Even as farmers in Punjab and Haryana are taking to the streets to protest the passage of two farm reform laws, some of their counterparts in Maharashtra will be doing exactly the opposite. The farmer’s union founded by noted farmer leader Sharad Joshi, Shetkari Sanghtana, is planning to hit the streets on September 25 in support of the legislations which, according to the outfit, are long overdue.
On Sunday, the Rajya Sabha passed two ordinances announced by Finance Minister Nirmala Sitharaman in June. The bills aim to bring about structural reforms in the agriculture sector, in terms of agricultural marketing, by allowing free trade outside the purview of Agricultural Produce Marketing Committees (APMC) by amending the Essential Commodities Act (which does away with the government’s power to impose stock limits or impose trade restrictions like export ban) and streamline contract farming with regard to the Farmers (Empowerment and Protection) Agreement on Price Assurance and Farm Services Ordinance, 2020.
Farmers and farm leaders have expressed grave concerns over the first Bill, which they claim is a roundabout way to eliminate procurement of wheat and paddy under the minimum support price (MSP) programme. Last year, farmers in Punjab and Haryana had sold wheat and paddy worth over Rs 80,000 crore under Food Corporation of India (FCI). The protests by farmers also led Shiromani Akali Dal leader and Union Minister Harsimrat Kaur Badal to resign from the Cabinet.
However, back in Maharashtra, farm organisations have welcomed the bills from the first day. Former MP Raju Shetti had welcomed the move but asked for a mechanism to prevent farmers from being cheated by fly-by-night operators.

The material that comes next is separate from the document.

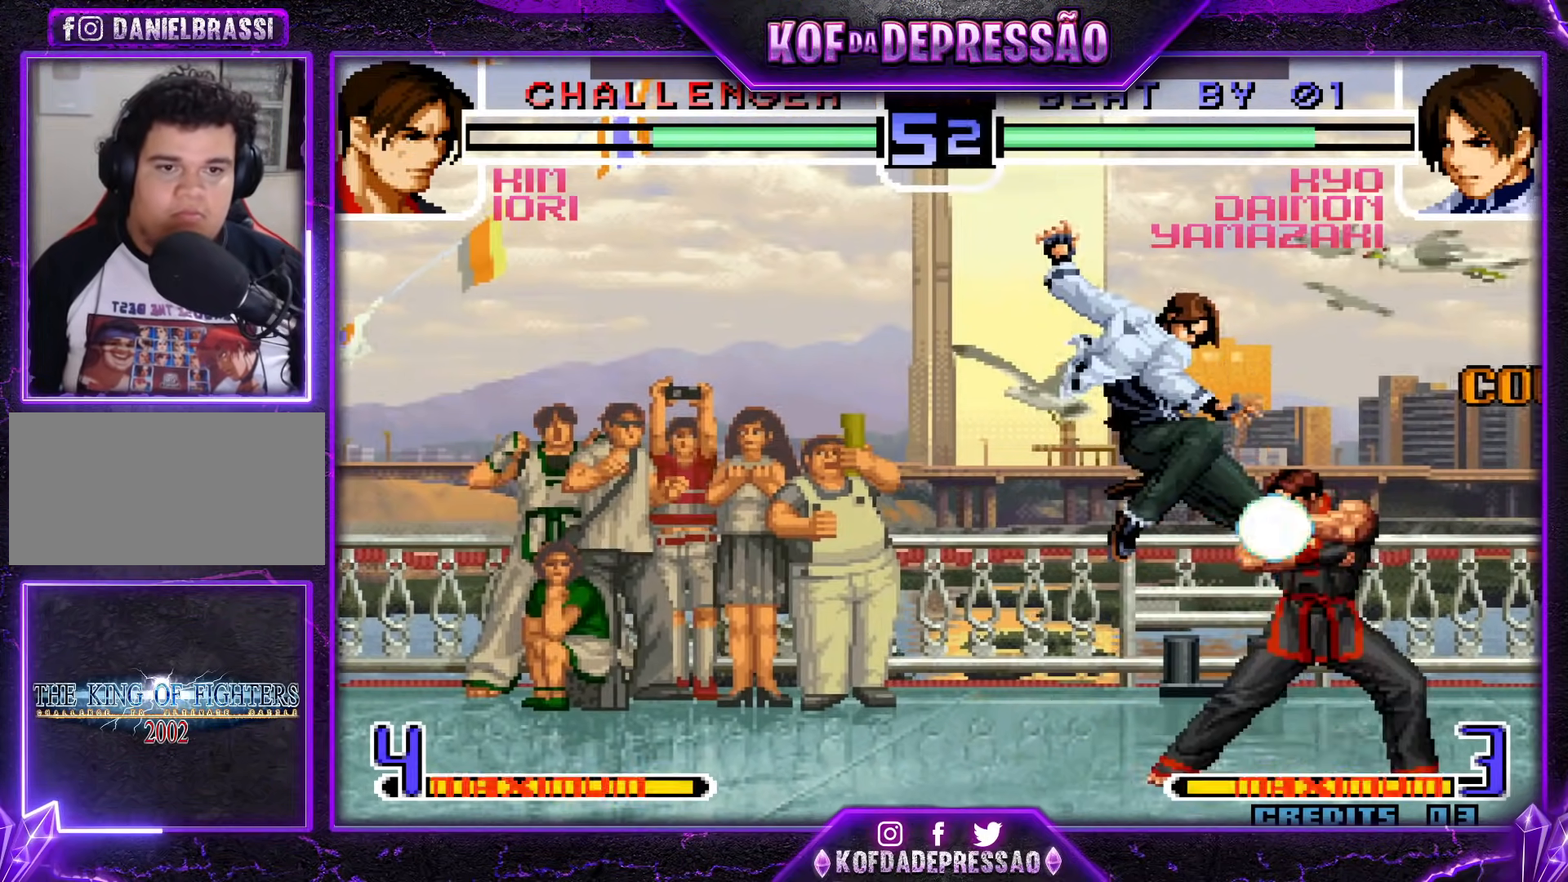
{"buttons": [], "events": [[167, "R1", "down"], [267, "R1", "up"]]}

Shetti, who is part of the All India Kisan Sangharsha Sammitee (AIKSS), the umbrella body of over 200 farmer organisations, on Sunday issued a statement criticising what he called “corporatisation” of the farm sector.
But Anil Ghanwat, president of Shetkari Sanghtana, called the move a “landmark reform” in the sector, which will help farmers gain financial independence.
Ghanwat told The Indian Express that the farmers’ organisation decided to support the legislations as they were aimed at helping farmers. He said the fear expressed by farmers in other states was unfounded. “This will allow farmers to become real owners of their produce. Barring the mandis, the present system did not present any other avenue to offload produce. Now, it is expected that as the private sector comes into the picture, farmers will have more than one market to choose from,” he said.
In Maharashtra, Ghanwat pointed out MSP operations were few and far between. He also said growers of soybean, urad, moong, toor, which are the main crops in the state, sold bulk of their produce at the mandis. “The condition is the same in most states — only 10 per cent farmers in the country are able to sell a substantial quantity of their produce under MSP and they are the ones who have hit the streets,” he said.
Ghanwat said the new laws will also lead to private players investing in rural infrastructure. He claimed that the protests had “invisible” forces which did not want the present system to be disturbed, “We have already spoken to protesting farmers in Punjab, Madhya Pradesh and Uttar Pradesh, and we were able to convince them of our view,” he said.